Escolas particulares em São Paulo dizem que não vão seguir a parte de alfabetização da Base Nacional Curricular Comum (BNCC) caso não haja mudanças. O texto atual é considerado “ultrapassado” porque induziria as escolas a alfabetizar dando importância ao treino das letras e à memorização. A terceira versão da BNCC está sendo analisada pelo Conselho Nacional de Educação (CNE) desde abril e deve ser votada em dezembro. Já o governo federal afirma que o documento não vai apontar como os colégios devem ensinar.
Quando aprovada, a Base Nacional Comum vai dizer quais devem ser os objetivos de aprendizagem para os estudantes brasileiros em cada etapa de ensino. Nesta semana, o CNE divulgou 283 documentos com críticas e considerações sobre o documento. Muitos mencionavam a alfabetização.
“A alfabetização não é ensinar a letra, o som e aí a criança junta as duas coisas.
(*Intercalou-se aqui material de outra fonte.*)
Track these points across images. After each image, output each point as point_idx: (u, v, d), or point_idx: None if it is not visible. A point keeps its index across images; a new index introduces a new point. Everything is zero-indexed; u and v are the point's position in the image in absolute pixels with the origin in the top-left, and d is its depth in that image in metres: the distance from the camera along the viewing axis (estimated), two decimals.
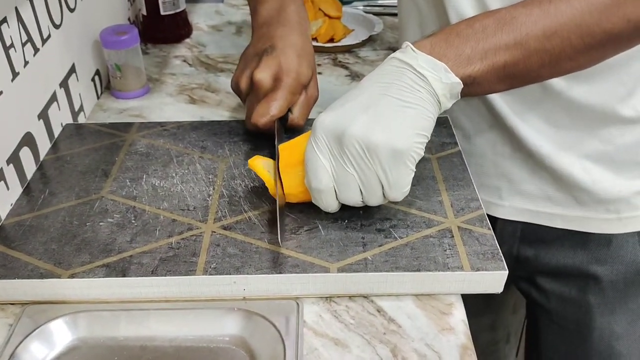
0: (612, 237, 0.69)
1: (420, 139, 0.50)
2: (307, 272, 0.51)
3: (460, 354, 0.48)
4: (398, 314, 0.51)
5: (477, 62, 0.51)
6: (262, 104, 0.64)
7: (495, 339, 1.00)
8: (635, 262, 0.70)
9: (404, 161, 0.50)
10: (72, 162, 0.66)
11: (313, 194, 0.54)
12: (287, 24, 0.68)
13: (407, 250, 0.53)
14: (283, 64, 0.64)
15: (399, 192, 0.52)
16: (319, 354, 0.48)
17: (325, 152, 0.51)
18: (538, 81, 0.58)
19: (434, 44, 0.51)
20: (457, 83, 0.50)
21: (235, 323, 0.50)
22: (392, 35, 1.04)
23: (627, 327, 0.73)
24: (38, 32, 0.67)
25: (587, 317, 0.73)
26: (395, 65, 0.52)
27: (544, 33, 0.51)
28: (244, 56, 0.69)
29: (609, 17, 0.50)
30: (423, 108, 0.50)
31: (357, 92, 0.52)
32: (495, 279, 0.52)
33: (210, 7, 1.16)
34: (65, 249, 0.54)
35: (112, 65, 0.82)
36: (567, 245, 0.71)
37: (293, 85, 0.65)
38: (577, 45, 0.51)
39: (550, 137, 0.66)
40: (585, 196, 0.68)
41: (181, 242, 0.54)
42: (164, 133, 0.71)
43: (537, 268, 0.74)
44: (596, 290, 0.72)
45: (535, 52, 0.51)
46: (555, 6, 0.51)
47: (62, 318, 0.50)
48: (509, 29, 0.51)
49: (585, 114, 0.64)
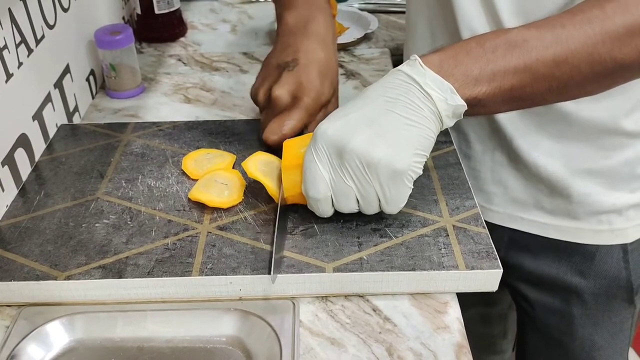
0: (596, 252, 0.69)
1: (420, 158, 0.50)
2: (302, 272, 0.51)
3: (455, 352, 0.48)
4: (393, 313, 0.51)
5: (485, 84, 0.50)
6: (276, 122, 0.62)
7: (491, 333, 1.01)
8: (619, 277, 0.70)
9: (402, 180, 0.50)
10: (68, 163, 0.66)
11: (309, 201, 0.54)
12: (313, 37, 0.65)
13: (402, 249, 0.53)
14: (304, 82, 0.62)
15: (396, 207, 0.52)
16: (315, 353, 0.48)
17: (325, 163, 0.51)
18: (542, 104, 0.57)
19: (442, 60, 0.50)
20: (462, 105, 0.50)
21: (231, 323, 0.51)
22: (387, 33, 1.04)
23: (608, 339, 0.74)
24: (32, 32, 0.67)
25: (570, 327, 0.74)
26: (402, 79, 0.51)
27: (554, 59, 0.49)
28: (266, 64, 0.67)
29: (622, 48, 0.49)
30: (425, 127, 0.50)
31: (361, 102, 0.51)
32: (490, 278, 0.52)
33: (205, 5, 1.16)
34: (61, 250, 0.54)
35: (107, 65, 0.82)
36: (551, 256, 0.71)
37: (311, 105, 0.62)
38: (586, 74, 0.50)
39: (548, 149, 0.65)
40: (578, 207, 0.68)
41: (177, 243, 0.55)
42: (160, 133, 0.71)
43: (522, 276, 0.75)
44: (579, 302, 0.72)
45: (544, 77, 0.50)
46: (567, 32, 0.49)
47: (59, 320, 0.51)
48: (519, 53, 0.50)
49: (587, 127, 0.63)
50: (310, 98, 0.62)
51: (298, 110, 0.62)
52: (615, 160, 0.65)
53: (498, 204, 0.72)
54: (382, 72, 0.91)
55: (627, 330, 0.75)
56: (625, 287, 0.71)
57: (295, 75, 0.63)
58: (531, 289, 0.75)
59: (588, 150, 0.65)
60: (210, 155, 0.65)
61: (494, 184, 0.71)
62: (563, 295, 0.73)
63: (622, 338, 0.75)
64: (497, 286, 0.53)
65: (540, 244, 0.71)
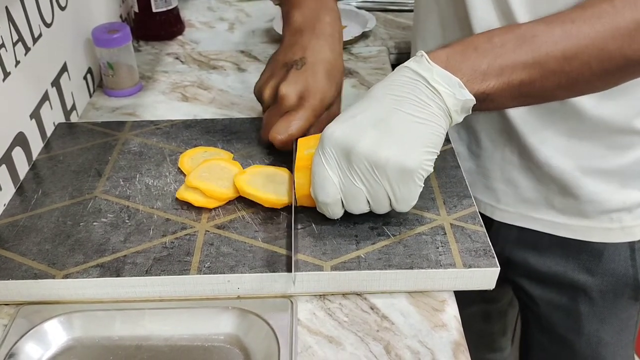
0: (604, 249, 0.69)
1: (430, 155, 0.50)
2: (300, 270, 0.51)
3: (453, 350, 0.48)
4: (391, 311, 0.52)
5: (493, 78, 0.49)
6: (283, 121, 0.62)
7: (491, 330, 1.01)
8: (626, 274, 0.70)
9: (413, 178, 0.49)
10: (65, 161, 0.66)
11: (319, 205, 0.53)
12: (321, 36, 0.64)
13: (400, 247, 0.53)
14: (311, 83, 0.62)
15: (406, 206, 0.52)
16: (313, 351, 0.48)
17: (334, 166, 0.50)
18: (551, 101, 0.56)
19: (450, 56, 0.50)
20: (471, 100, 0.49)
21: (229, 322, 0.51)
22: (385, 31, 1.04)
23: (614, 335, 0.74)
24: (29, 31, 0.67)
25: (576, 324, 0.74)
26: (409, 76, 0.50)
27: (564, 55, 0.49)
28: (271, 62, 0.66)
29: (632, 44, 0.49)
30: (434, 124, 0.49)
31: (367, 103, 0.51)
32: (487, 276, 0.52)
33: (203, 3, 1.16)
34: (59, 249, 0.54)
35: (104, 63, 0.82)
36: (559, 253, 0.71)
37: (317, 106, 0.62)
38: (596, 70, 0.50)
39: (559, 147, 0.65)
40: (589, 206, 0.67)
41: (175, 241, 0.55)
42: (157, 132, 0.71)
43: (527, 273, 0.75)
44: (586, 300, 0.72)
45: (553, 73, 0.50)
46: (577, 27, 0.49)
47: (57, 318, 0.51)
48: (528, 47, 0.49)
49: (598, 125, 0.63)
50: (317, 100, 0.62)
51: (305, 111, 0.61)
52: (626, 159, 0.65)
53: (507, 203, 0.71)
54: (380, 70, 0.91)
55: (632, 327, 0.76)
56: (632, 284, 0.71)
57: (302, 74, 0.62)
58: (536, 286, 0.75)
59: (599, 149, 0.65)
60: (208, 153, 0.65)
61: (503, 183, 0.70)
62: (570, 292, 0.73)
63: (627, 334, 0.75)
64: (495, 284, 0.53)
65: (548, 242, 0.71)
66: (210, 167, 0.61)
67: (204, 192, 0.58)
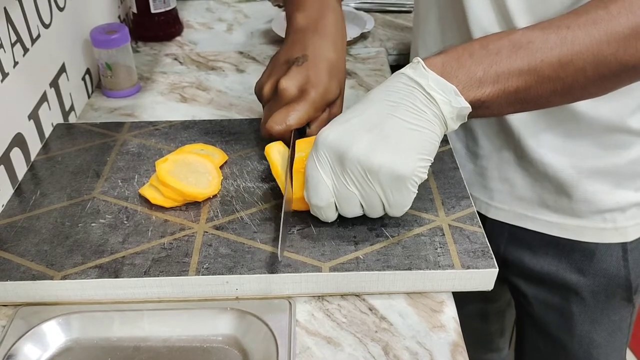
0: (595, 250, 0.70)
1: (424, 163, 0.50)
2: (299, 271, 0.51)
3: (451, 351, 0.48)
4: (389, 312, 0.52)
5: (489, 85, 0.49)
6: (281, 112, 0.61)
7: (489, 330, 1.01)
8: (618, 275, 0.70)
9: (406, 185, 0.49)
10: (64, 162, 0.66)
11: (312, 208, 0.53)
12: (323, 35, 0.64)
13: (398, 248, 0.53)
14: (312, 77, 0.61)
15: (399, 211, 0.52)
16: (311, 352, 0.48)
17: (327, 170, 0.50)
18: (547, 107, 0.57)
19: (445, 62, 0.50)
20: (466, 107, 0.49)
21: (228, 323, 0.51)
22: (383, 32, 1.04)
23: (607, 337, 0.74)
24: (27, 32, 0.67)
25: (568, 325, 0.74)
26: (405, 82, 0.50)
27: (559, 61, 0.49)
28: (273, 60, 0.66)
29: (627, 49, 0.49)
30: (429, 131, 0.49)
31: (363, 107, 0.51)
32: (486, 277, 0.52)
33: (201, 4, 1.16)
34: (57, 250, 0.54)
35: (103, 64, 0.82)
36: (551, 253, 0.72)
37: (318, 100, 0.61)
38: (591, 75, 0.50)
39: (555, 147, 0.65)
40: (583, 205, 0.68)
41: (173, 242, 0.55)
42: (156, 133, 0.71)
43: (521, 272, 0.75)
44: (578, 300, 0.72)
45: (549, 79, 0.50)
46: (573, 33, 0.49)
47: (55, 319, 0.51)
48: (523, 54, 0.49)
49: (593, 125, 0.63)
50: (318, 93, 0.61)
51: (304, 103, 0.61)
52: (621, 159, 0.65)
53: (502, 201, 0.72)
54: (379, 72, 0.91)
55: (625, 329, 0.76)
56: (624, 285, 0.71)
57: (303, 69, 0.61)
58: (530, 286, 0.75)
59: (594, 149, 0.65)
60: (205, 151, 0.65)
61: (499, 182, 0.71)
62: (562, 292, 0.73)
63: (620, 336, 0.75)
64: (493, 285, 0.53)
65: (541, 241, 0.71)
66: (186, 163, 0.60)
67: (174, 191, 0.57)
Ela precisa ler e escrever em contextos reais”, diz a diretora pedagógica do Ensino Infantil e Fundamental 1 da Escola da Vila, na zona oeste da capital, Fernanda Flores. A instituição foi uma das que encaminhou carta ao CNE, pedindo mudanças. A escola questiona, por exemplo, trechos da BNCC que dizem que o aluno “não pode escrever qualquer letra em qualquer posição”.
Segundo a escola, “inúmeras investigações já indicaram que não é somente recebendo informações que o aluno aprende a escrever, mas sim colocando aquilo que aprende em jogo ao escrever, de forma ativa e consciente.” Segundo ela, a escola manterá esse enfoque na alfabetização, mesmo que a BNCC seja aprovada dessa maneira.
O Colégio Oswald de Andrade, na zona oeste, também não pretende modificar seu projeto pedagógico por causa da nova norma. “É um retrocesso em relação a tudo que se aprendeu nos últimos 30 anos. A alfabetização não é uma transcrição, ela é cognitiva”, diz a coordenadora pedagógica da escola, Rosane Reinert.
Ela afirma estar preocupada com termos como ‘treino’ e ‘cópia’ presentes no texto que, “com muito custo, conseguimos tirar da cabeça dos professores”. E explica que as crianças aprendem as letras em uma construção com os professores quando, por exemplo, ouvem histórias ou ajudam a escrever um recado na lousa.
As ideias de alfabetização defendidas pelas escolas particulares têm como origem o construtivismo, movimento que começou a ganhar força no Brasil depois da década de 1980 e coloca a criança – no lugar do professor – como foco da aprendizagem. Ele se contrapõe a métodos tradicionais que usam cartilhas, por exemplo, com ensino silábico. Mas não há um padrão na forma de alfabetizar entre as escolas do País.
Os últimos resultados da Avaliação Nacional de Alfabetização, exame federal, mostram que 54,7% das crianças do 3º ano do ensino fundamental estão em níveis insuficientes de leitura e não conseguem identificar informações explícitas em um texto.
Na opinião da coordenadora de Língua Portuguesa do Colégio Lourenço Castanho, na zona sul paulistana, Katia Nanci, a aprendizagem do som e das letras é importante, mas não pode ser o foco do processo. A escola apresenta várias formas de literatura – como parlenda, rimas e trava-língua – para despertar o interesse das crianças para leitura e escrita.
“A maioria aprende muito mais com a brincadeira e a leitura indireta”, completa Nevinka Tomasich, diretora do Colégio Anália Franco, na zona leste, que também não pretende seguir as recomendações.
Currículo
De acordo com Rossieli Soares da Silva, secretário da educação básica do Ministério da Educação (MEC), órgão responsável pela BNCC, as críticas estão sendo analisadas e podem ser incorporadas. Mas, afirma ele, o documento não diz como as escolas devem ensinar.
“A Base não é currículo. Ela não está dizendo que os alunos têm de decorar o alfabeto e, sim, que têm de saber o alfabeto”, afirma o secretário.
Não há consenso sobre a obrigatoriedade das escolas em cumprir a BNCC depois que for aprovada no Conselho. Segundo o integrante do CNE e presidente da comissão da Base, Cesar Callegari, ela passará a ser uma “bússola” para escolas, mas não haverá punição. “A Base prescreve direitos dos alunos, mas não especifica como esses direitos devem ser concretizados. Isso fica a critério das escolas e sistemas.”
Já o presidente do CNE, Eduardo Deschamps, afirma que as escolas que ignorarem a norma podem ser proibidas de abrir matrículas ou ter cassada a autorização para funcionar.” As informações são do jornal O Estado de S. Paulo.